No problems with this Forester A/C. I rarely use it at full power even when it is over 100 because it is simply too cold to do so.
Hope this info helps.
Rebecca
Don't get swelled heads, but this has got to be the friendliest and most helpful boards on Edmunds. Much less posturing and bickering than on some of the other cars I've been looking at. Here's hoping that a happy board reflects very satisfied owners.
Lots of options.
The Fumoto is tempting. With the nipple and some plastic tubing, you could drain the oil right into a recycling container. But you still have the oil filter's mess to deal with.
-juice
I would say if you live in a climate that is really hot and you're going to be using your A/C a lot, look into tinted windows. I don't have tinted windows but I know many others here do and it helps a great deal in cooling the interior.

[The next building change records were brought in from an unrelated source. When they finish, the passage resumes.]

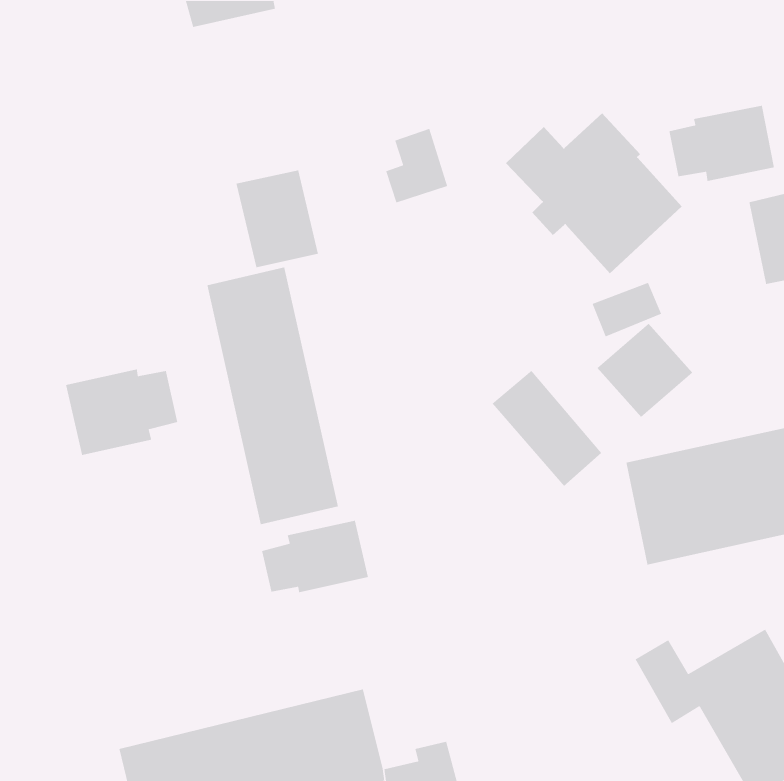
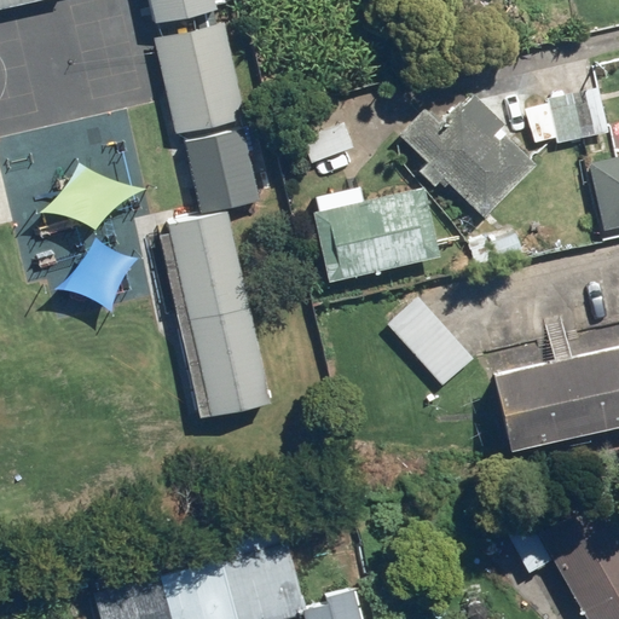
building: none -> [154,23,244,132]
building: none -> [312,186,439,280]
building: [597,323,693,418] -> none
building: [65,368,178,456] -> none
building: [261,520,369,593] -> none

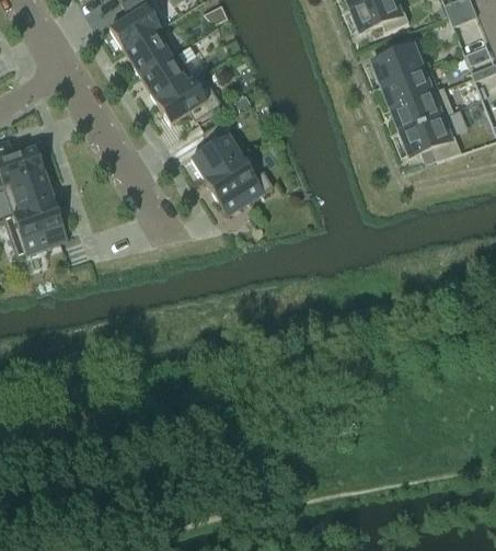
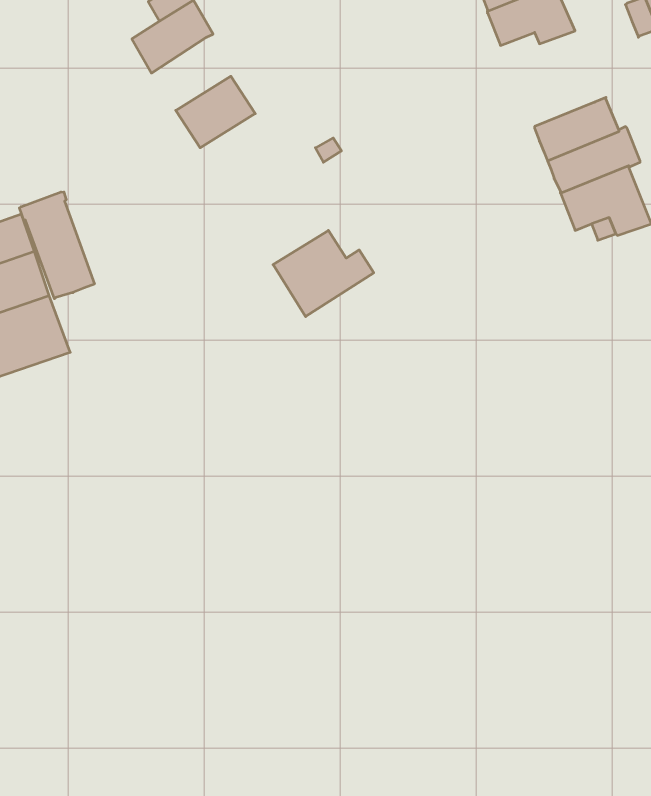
building: [123,25,176,74] -> none
building: [370,36,422,85] -> none
building: [155,71,221,123] -> none
building: [191,120,242,179] -> none
building: none -> [19,192,94,299]

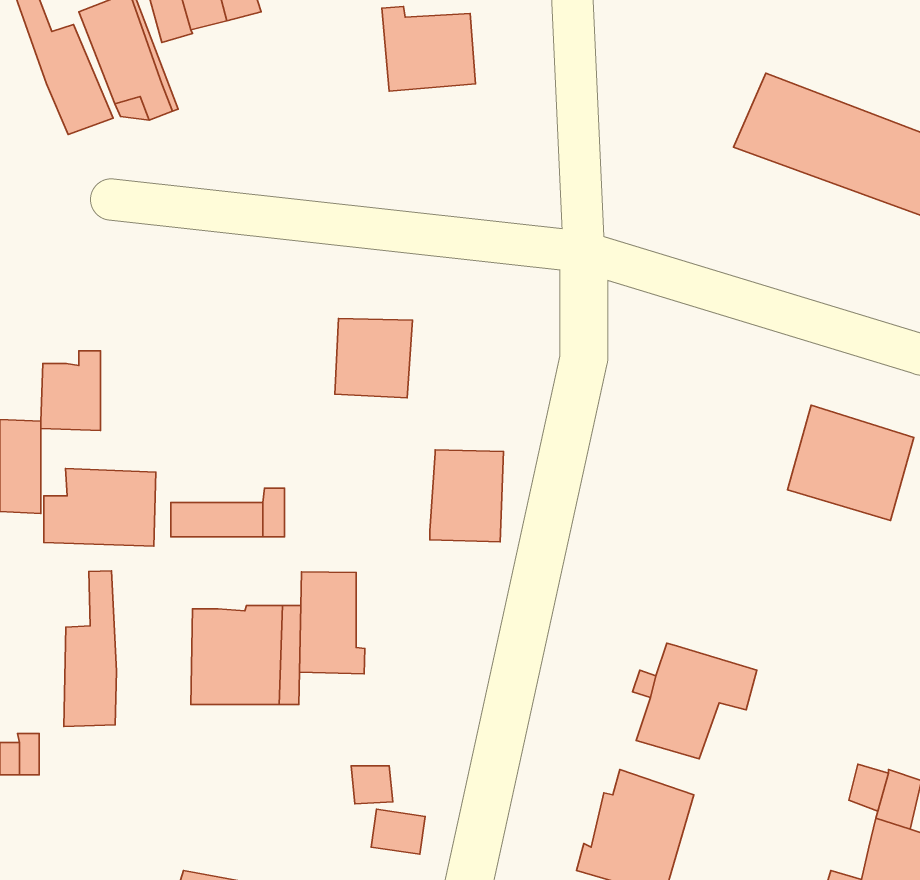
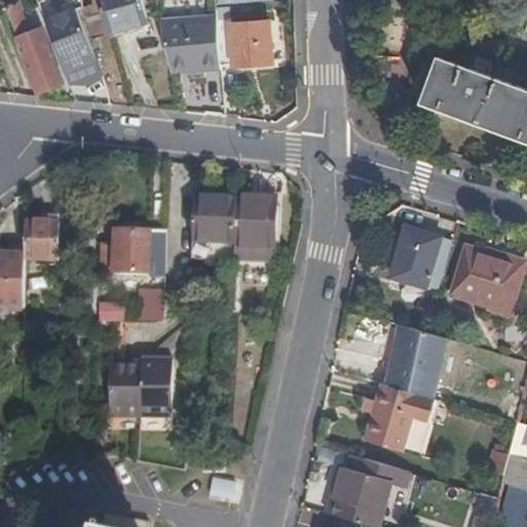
building: none -> [161,20,222,71]
building: none -> [391,231,451,291]
building: [430,450,504,542] -> [233,196,275,248]
building: [44,469,156,546] -> [101,230,165,274]
building: none -> [385,322,445,397]
building: [64,571,117,726] -> none
building: [299,572,365,674] -> none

Interesting post forestergump, I'll have to have our Subie's freon level checked next time I take it in for service, perhaps ours is just low too.
On 4 you'll have icicles dangling from your nose. I only use it to cool down the interior quickly after sitting in the sun, baking.

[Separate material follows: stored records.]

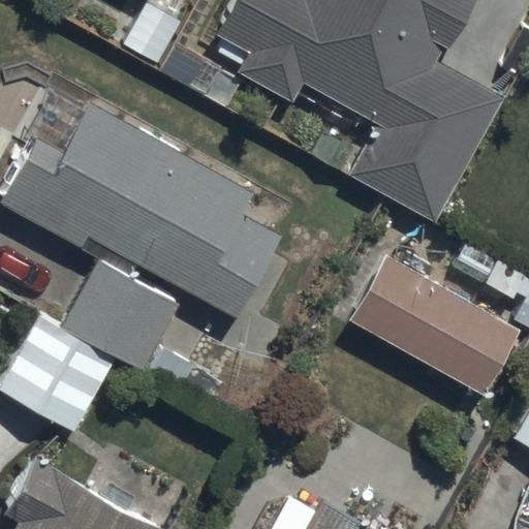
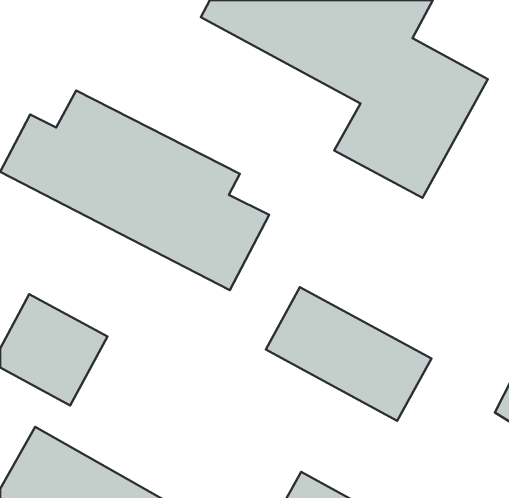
building: [347,256,518,394] -> [266,287,431,421]
building: [60,268,175,369] -> none

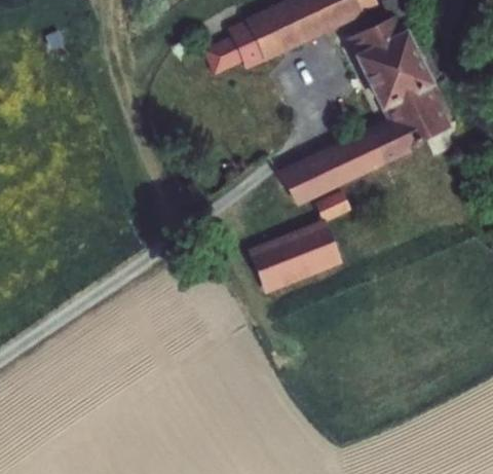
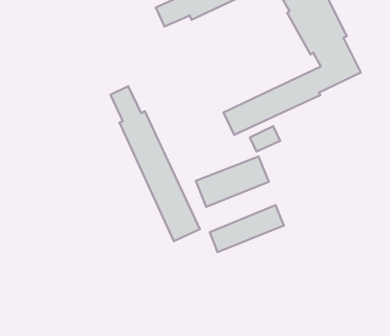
building: none -> [110,86,200,241]
building: none -> [210,205,284,252]

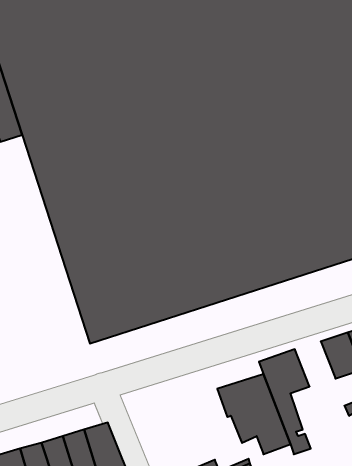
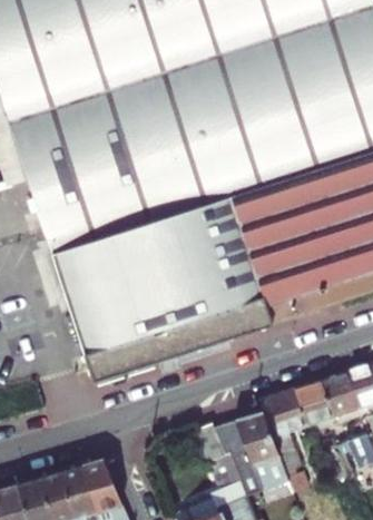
building: none -> [294,377,334,422]
building: none -> [196,419,243,487]

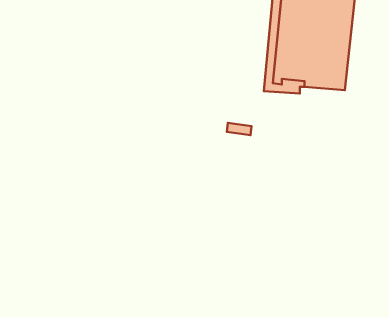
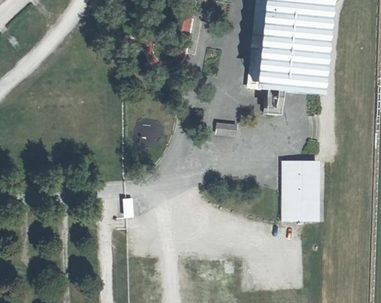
building: none -> [284,162,317,222]

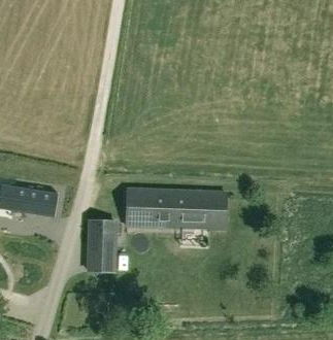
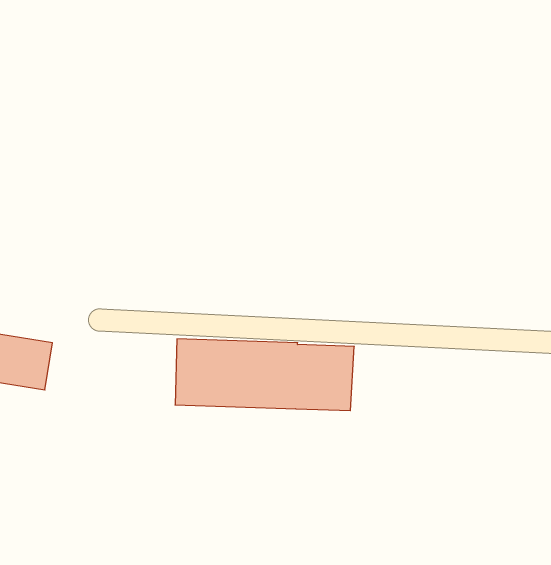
building: [85,219,115,272] -> none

I do have tinted windows, that helps some. But I also have a moonroof with no sunshade, to offset the tint.
I don't want my head to swell because my bald spot would get bigger! LOL
-juice
Greg
Jim
OHSubeGuy
Craig
http://www.discounttiredirect.com/direct/home.jsp
I'm not sure if they have that size (70 series), but have her check. I'm happy with my NT460 tires, so long as you don't get much snow.
No idea on the thermostat, anyone done this before?
-juice
Steve, Host
Your dealer is pulling your leg. You'll need a maximum of 1/2 hour for this job, and access couldn't be better.
If I'm not mistaken, you have the same phase II 2.5 engine that I have. If so, the thermostat is mounted on the lower radiator hose on the bottom of the engine. Drain the radiator, remove the cover bolts, swap out the thermostat, close-up and refill the cooling system. You're done. You don't even need to put the car up on Rhino ramps.
When I refilled, I ran the heater on high and let the engine warm up to "burp" the system (you want the thermostat to open in order to pump the antifreeze through the engine). I checked the expansion tank regularly for a couple of weeks to make sure it wasn't low.
Definately a DIY option, if you're so inclined.